Görev 1
Sayfa alıntısına göre aşağıdaki soruları yanıtlayın:
(a) Normalleşmenin önündeki asıl engel nedir?
(b) Hüseyin İbiş hangi kurumda hangi unvanla çalışmaktadır?

Cohen haklı. Görünürde bir sorun olmasına rağmen normalleşmenin önündeki asıl engel Filistin meselesi değil. İsrail’in kendisi.

Washington merkezli Arap Körfez Ülkeleri Enstitüsü’nün (AGSIW) kıdemli araştırmacısı Hüseyin İbiş aşağıda çevirisini okuyacağınız makalede İsrail’in bu normalleşmenin önündeki nasıl en büyük engel olduğunu açıklıyor.

Girdi
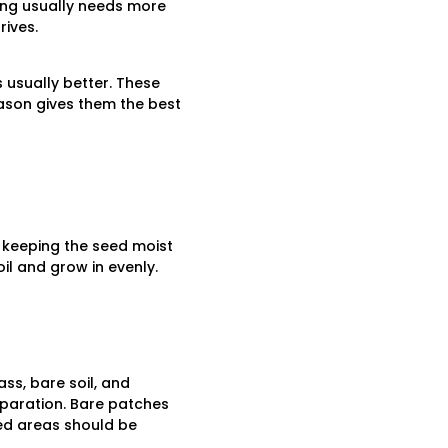
ing usually needs more
ives.
 usually better. These
ason gives them the best
 keeping the seed moist
il and grow in evenly.
ss, bare soil, and
eparation. Bare patches
ed areas should be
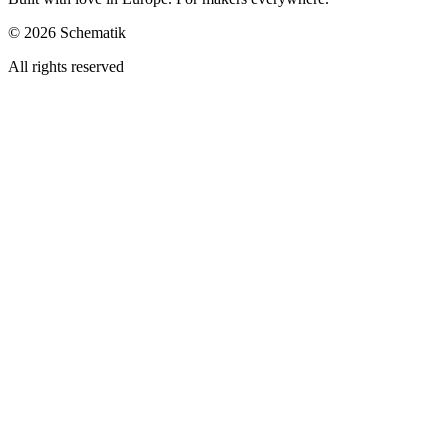
©
2026
Schematik
All rights reserved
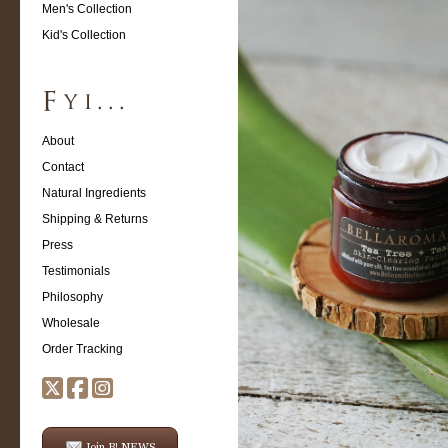
Men's Collection
Kid's Collection
About
Contact
Natural Ingredients
Shipping & Returns
Press
Testimonials
Philosophy
Wholesale
Order Tracking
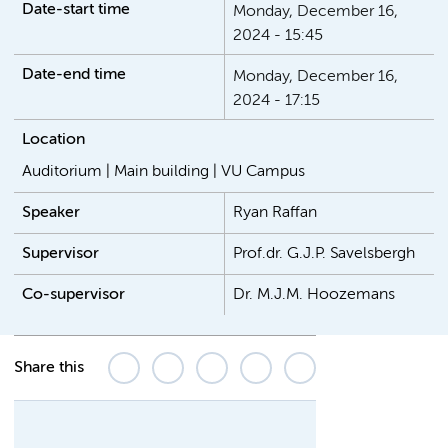
Date-start time
Monday, December 16,
2024 - 15:45
Date-end time
Monday, December 16,
2024 - 17:15
Location
Auditorium | Main building | VU Campus
Speaker
Ryan Raffan
Supervisor
Prof.dr. G.J.P. Savelsbergh
Co-supervisor
Dr. M.J.M. Hoozemans
Share this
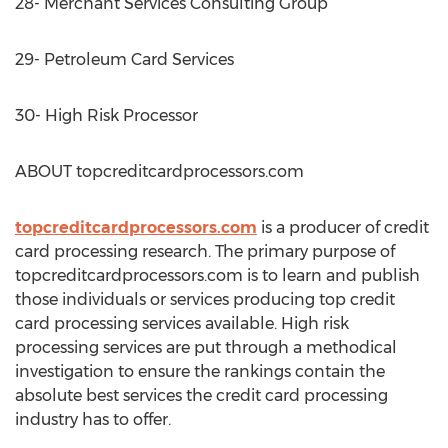
28- Merchant Services Consulting Group
29- Petroleum Card Services
30- High Risk Processor
ABOUT topcreditcardprocessors.com
topcreditcardprocessors.com
is a producer of credit
card processing research. The primary purpose of
topcreditcardprocessors.com is to learn and publish
those individuals or services producing top credit
card processing services available. High risk
processing services are put through a methodical
investigation to ensure the rankings contain the
absolute best services the credit card processing
industry has to offer.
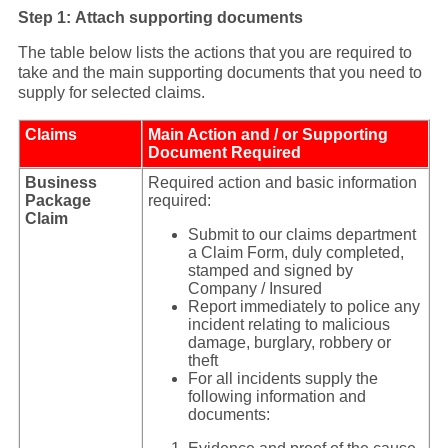
Step 1: Attach supporting documents
The table below lists the actions that you are required to
take and the main supporting documents that you need to
supply for selected claims.
Claims
Main Action and / or Supporting
Document Required
Business
Required action and basic information
Package
required:
Claim
Submit to our claims department
a Claim Form, duly completed,
stamped and signed by
Company / Insured
Report immediately to police any
incident relating to malicious
damage, burglary, robbery or
theft
For all incidents supply the
following information and
documents:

Görev 2
Satırlarda "28- Merchant Services Consulting Group" içeren satırla açılıp "card processing research." içeren satırla kapanan bölümde "research" yerine "analysis" koyun. Başka hiçbir şeyi değiştirmeden yalnızca bu satırları yazın.

Çözüm 1
(a) İsrail'in kendisi.
(b) Washington merkezli Arap Körfez Ülkeleri Enstitüsü'nde (AGSIW) kıdemli araştırmacıdır.

Çözüm 2
28- Merchant Services Consulting Group
29- Petroleum Card Services
30- High Risk Processor
ABOUT topcreditcardprocessors.com
topcreditcardprocessors.com
is a producer of credit
card processing analysis. The primary purpose of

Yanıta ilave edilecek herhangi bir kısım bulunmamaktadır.